##### EXERCISE DATA
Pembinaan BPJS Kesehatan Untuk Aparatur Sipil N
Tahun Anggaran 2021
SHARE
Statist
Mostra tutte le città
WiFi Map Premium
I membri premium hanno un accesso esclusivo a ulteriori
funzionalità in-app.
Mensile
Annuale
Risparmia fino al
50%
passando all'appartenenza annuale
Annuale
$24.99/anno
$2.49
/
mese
##########
##### EXERCISE DATA
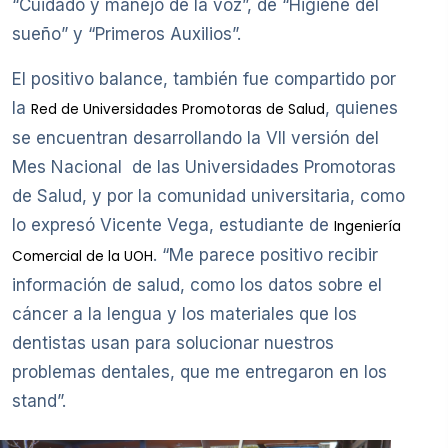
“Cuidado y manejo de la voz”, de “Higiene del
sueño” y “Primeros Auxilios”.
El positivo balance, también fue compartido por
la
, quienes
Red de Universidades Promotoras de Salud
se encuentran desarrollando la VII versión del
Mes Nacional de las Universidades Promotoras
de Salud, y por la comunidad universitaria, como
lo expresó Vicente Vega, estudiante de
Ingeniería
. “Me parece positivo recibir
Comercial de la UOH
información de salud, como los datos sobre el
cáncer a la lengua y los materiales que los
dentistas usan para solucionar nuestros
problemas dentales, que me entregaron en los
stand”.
##########
Each line in the records above with "positivo" must be returned.

→ OUTPUT FOR THIS TASK
El positivo balance, también fue compartido por
. “Me parece positivo recibir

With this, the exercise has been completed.